Answer: This can range from people thinking you’re completely awesome to thinking you’re a completely awful human being. Unfortunately, just as the first question, you don’t know unless you try.

When you are vulnerable, you open yourself to being judged for who you are and/or what you believe in. You open yourself to rejection of the most integral parts of yourself. When you tell a crush you like them more than a friend and they say they’re not interested it hurts. You can’t pretend like it never happened (side note: I recommend confessing a crush on April Fool’s day for a fool proof plan). They didn’t like you. That hurts. No matter how you swing it.

This venture by nature is very personal for me. I’ve deleted and re-added the blog multiple times. With this, I have to think: what if my boss read this? What if my parents read it? What will certain friends that I keep certain things from think if they read it? I ran into the issue of how can I still be honest while still keeping my life personal? (Still working on that honestly…)  What if people think I’m a horrible and boring writer?  The ideas never sound as eloquent paper as in my head. What if they think the shirts are stupid and no one buys any?

I honestly still have reservations about all these things. I doubt myself all the time. However, here I am. Trying.

That insecure voice will always be there. The doubts will always be there. You just have to ignore it all enough to try and get what you want. Your work will never be perfect (especially in the beginning). But at least it’s yours.

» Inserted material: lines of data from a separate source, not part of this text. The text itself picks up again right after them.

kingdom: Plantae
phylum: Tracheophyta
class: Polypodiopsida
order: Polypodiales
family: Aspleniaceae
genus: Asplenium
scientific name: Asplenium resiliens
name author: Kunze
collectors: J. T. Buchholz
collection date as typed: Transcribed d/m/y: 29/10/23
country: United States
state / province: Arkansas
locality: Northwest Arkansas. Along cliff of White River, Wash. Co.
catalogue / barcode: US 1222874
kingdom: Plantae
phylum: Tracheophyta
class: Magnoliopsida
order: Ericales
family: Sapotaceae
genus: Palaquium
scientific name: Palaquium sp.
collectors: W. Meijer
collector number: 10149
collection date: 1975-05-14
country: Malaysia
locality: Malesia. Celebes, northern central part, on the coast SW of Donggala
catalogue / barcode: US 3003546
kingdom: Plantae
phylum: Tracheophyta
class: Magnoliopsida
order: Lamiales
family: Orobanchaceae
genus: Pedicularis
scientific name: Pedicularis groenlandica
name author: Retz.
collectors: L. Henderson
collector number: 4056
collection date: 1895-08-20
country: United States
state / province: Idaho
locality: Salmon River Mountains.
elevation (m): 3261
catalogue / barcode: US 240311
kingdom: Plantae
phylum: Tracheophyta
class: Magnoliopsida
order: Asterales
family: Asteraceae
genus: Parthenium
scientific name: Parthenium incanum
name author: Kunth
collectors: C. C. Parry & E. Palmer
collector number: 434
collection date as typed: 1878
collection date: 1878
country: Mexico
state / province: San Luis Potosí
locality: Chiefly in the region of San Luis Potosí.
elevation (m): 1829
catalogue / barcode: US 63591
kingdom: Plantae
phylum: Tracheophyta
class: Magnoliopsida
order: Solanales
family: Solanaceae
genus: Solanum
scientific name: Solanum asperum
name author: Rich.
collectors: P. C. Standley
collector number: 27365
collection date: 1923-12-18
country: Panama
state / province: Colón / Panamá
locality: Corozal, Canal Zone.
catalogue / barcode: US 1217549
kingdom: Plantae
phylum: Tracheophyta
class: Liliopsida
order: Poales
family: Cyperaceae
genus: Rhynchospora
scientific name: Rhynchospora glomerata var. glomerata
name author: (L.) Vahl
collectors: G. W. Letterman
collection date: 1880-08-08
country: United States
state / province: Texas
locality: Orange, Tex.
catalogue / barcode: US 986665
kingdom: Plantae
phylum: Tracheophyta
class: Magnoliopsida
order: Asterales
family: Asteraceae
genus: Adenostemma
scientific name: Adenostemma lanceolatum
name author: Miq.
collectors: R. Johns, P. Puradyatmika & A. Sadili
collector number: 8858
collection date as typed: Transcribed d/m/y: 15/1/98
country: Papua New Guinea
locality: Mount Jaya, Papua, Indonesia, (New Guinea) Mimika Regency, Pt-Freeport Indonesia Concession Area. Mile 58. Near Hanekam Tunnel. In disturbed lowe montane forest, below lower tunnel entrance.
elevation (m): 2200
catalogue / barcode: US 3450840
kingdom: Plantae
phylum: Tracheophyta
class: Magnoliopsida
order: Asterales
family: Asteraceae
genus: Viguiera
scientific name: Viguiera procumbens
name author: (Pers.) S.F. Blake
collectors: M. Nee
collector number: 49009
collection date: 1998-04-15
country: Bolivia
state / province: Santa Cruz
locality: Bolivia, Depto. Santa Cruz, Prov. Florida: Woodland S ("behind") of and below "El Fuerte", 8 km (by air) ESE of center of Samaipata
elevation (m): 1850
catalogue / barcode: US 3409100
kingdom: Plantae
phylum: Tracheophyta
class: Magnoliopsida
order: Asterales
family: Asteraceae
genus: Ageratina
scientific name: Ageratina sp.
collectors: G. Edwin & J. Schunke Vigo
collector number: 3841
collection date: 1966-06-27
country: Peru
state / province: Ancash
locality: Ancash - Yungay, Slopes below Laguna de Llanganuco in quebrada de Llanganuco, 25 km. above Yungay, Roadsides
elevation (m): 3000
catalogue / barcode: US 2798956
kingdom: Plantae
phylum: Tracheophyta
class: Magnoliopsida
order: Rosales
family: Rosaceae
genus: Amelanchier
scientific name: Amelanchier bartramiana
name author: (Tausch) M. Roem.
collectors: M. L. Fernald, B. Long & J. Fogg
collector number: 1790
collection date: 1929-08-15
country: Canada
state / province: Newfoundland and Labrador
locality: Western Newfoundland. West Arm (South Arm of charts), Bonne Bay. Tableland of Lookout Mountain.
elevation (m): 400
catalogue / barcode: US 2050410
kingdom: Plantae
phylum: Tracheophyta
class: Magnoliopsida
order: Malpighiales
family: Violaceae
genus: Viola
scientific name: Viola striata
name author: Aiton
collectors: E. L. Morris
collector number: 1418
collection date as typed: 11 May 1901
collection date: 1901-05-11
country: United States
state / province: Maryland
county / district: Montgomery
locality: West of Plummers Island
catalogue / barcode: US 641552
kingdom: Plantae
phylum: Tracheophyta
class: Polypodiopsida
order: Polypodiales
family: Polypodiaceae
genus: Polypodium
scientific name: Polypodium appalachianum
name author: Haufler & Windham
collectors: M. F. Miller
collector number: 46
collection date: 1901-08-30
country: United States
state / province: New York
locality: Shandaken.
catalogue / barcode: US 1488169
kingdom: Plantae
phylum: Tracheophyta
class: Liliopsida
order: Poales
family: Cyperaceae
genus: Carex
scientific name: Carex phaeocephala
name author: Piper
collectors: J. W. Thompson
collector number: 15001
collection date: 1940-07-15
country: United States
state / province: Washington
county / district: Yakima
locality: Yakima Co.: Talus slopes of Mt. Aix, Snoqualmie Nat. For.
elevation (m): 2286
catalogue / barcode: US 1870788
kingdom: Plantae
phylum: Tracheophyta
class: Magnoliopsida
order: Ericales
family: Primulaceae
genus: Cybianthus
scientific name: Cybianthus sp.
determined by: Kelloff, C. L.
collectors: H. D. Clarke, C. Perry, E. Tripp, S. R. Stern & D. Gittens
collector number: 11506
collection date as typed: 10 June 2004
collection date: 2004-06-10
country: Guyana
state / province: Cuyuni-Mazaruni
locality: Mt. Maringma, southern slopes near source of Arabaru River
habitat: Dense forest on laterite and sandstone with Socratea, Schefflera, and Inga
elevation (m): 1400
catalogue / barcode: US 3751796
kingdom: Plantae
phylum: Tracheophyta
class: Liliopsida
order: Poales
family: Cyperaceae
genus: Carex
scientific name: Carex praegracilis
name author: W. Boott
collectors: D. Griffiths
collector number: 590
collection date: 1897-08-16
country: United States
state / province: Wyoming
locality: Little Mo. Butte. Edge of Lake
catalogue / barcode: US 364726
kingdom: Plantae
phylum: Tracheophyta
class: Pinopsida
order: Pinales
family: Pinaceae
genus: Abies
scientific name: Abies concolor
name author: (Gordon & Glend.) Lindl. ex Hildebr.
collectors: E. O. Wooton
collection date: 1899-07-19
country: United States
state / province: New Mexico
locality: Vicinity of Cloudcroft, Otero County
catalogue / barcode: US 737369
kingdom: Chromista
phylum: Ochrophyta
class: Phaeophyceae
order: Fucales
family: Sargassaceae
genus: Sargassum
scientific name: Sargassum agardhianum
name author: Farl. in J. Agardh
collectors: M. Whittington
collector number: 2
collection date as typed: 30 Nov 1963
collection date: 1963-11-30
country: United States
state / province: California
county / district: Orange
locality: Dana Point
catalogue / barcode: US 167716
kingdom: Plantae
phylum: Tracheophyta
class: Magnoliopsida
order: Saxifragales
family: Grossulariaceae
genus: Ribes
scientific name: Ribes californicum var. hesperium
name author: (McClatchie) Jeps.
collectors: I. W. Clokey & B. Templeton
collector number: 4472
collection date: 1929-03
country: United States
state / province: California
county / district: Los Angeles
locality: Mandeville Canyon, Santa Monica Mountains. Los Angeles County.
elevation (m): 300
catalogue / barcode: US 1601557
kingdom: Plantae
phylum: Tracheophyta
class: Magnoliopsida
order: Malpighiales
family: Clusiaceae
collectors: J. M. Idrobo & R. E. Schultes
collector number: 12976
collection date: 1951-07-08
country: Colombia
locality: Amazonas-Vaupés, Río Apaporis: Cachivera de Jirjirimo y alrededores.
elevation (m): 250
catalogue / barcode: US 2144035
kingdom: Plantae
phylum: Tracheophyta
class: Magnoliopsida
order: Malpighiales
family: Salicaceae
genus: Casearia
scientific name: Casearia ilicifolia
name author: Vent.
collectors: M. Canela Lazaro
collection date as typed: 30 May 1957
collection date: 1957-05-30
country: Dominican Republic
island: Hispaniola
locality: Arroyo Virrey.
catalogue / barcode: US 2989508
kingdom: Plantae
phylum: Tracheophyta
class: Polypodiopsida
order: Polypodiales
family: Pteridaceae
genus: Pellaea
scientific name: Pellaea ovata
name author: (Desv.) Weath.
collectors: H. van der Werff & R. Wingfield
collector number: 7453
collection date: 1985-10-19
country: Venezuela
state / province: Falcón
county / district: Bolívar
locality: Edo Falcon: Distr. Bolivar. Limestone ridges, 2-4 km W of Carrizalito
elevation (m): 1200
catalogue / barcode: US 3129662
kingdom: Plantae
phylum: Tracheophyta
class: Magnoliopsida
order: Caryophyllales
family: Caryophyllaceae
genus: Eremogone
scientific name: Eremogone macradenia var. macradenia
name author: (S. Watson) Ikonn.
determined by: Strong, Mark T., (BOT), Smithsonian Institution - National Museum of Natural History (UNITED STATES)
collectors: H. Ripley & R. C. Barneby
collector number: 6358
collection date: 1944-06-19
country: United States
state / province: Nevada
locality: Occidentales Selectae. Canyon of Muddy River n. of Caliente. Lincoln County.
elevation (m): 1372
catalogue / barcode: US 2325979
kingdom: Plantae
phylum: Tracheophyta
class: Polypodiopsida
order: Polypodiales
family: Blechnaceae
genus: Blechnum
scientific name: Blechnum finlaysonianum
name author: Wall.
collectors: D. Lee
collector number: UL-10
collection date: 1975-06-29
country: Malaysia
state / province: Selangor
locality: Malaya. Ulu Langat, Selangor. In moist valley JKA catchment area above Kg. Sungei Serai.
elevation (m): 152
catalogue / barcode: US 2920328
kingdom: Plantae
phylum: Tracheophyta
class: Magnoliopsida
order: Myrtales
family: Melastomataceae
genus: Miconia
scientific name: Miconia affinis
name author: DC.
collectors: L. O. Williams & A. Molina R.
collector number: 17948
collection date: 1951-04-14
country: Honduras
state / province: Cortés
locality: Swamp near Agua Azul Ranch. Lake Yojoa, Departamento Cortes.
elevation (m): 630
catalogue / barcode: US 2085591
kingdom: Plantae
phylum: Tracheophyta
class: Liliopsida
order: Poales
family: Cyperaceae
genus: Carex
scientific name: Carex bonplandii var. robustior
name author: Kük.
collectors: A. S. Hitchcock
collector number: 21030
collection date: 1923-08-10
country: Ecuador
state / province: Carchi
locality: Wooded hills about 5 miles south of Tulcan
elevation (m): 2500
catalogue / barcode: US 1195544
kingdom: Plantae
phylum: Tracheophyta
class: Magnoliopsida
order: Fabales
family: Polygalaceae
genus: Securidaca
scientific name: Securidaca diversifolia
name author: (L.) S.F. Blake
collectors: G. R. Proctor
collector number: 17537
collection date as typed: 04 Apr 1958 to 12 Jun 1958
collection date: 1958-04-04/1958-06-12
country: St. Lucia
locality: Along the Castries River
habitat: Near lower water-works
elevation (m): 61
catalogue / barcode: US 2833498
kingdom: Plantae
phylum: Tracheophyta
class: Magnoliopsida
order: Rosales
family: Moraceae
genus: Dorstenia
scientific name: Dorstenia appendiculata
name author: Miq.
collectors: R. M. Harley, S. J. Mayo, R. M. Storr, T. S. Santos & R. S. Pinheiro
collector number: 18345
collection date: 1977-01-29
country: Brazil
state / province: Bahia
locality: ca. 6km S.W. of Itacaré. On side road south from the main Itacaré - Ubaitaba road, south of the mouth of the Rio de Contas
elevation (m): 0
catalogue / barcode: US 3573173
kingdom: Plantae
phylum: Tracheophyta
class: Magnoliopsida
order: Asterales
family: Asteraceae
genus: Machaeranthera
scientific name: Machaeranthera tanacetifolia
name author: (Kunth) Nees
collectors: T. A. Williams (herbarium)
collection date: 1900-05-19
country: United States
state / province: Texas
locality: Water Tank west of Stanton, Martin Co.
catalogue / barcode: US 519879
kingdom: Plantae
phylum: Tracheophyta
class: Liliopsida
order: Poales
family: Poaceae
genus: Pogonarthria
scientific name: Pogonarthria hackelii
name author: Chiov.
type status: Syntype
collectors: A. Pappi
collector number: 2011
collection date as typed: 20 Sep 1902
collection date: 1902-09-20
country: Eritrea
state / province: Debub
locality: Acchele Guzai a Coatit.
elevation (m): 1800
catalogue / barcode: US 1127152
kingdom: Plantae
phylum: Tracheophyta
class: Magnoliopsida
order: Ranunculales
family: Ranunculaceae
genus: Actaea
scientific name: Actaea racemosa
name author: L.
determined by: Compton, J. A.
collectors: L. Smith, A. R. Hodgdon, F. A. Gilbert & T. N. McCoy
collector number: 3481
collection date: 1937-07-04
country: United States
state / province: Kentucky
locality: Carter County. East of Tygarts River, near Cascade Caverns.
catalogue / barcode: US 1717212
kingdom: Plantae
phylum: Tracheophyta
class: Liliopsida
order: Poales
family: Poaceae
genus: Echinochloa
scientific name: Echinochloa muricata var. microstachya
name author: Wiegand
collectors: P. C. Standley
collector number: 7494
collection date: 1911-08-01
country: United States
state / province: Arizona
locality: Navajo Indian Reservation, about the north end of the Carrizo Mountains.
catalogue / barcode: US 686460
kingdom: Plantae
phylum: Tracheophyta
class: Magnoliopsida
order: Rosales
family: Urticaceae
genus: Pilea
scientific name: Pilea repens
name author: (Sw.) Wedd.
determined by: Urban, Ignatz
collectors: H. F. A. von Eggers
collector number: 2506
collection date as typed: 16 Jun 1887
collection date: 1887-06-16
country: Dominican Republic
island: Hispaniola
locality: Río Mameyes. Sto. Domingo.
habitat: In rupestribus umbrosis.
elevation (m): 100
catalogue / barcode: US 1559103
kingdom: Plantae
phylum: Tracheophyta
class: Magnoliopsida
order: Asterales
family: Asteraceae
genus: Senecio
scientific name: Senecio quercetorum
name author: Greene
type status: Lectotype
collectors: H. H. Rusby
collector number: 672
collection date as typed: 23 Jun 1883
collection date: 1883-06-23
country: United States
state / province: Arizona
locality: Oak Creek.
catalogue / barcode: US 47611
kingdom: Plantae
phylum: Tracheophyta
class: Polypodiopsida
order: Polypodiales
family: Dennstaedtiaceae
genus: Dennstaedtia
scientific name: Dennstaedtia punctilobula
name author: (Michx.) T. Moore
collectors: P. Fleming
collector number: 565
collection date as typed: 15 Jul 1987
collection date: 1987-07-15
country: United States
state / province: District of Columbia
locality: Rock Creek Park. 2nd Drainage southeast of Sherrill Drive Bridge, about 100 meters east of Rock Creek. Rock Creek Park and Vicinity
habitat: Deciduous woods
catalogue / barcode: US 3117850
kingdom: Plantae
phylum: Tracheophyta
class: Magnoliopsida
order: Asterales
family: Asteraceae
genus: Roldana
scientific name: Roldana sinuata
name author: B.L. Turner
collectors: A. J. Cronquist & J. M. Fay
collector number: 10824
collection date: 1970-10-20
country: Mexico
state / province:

So I guess that would be my advice to anyone, me included. There’s no way to overcome your insecurity unless you try. So apply for that new job. Start up that side venture instead of leaving it to collect dust in the back of your mind.

And if you need some motivation, find a role model (a friend, a mentor, etc.) whose story you can relate to. Everyone has their insecurities. Listen to their story so you can remember we all have to start from somewhere.

Ask me/Tell me Conversations:

Ask someone you admire about their insecurities.

Have a conversation about what your insecurities have been holding you back from and how you plan to change that.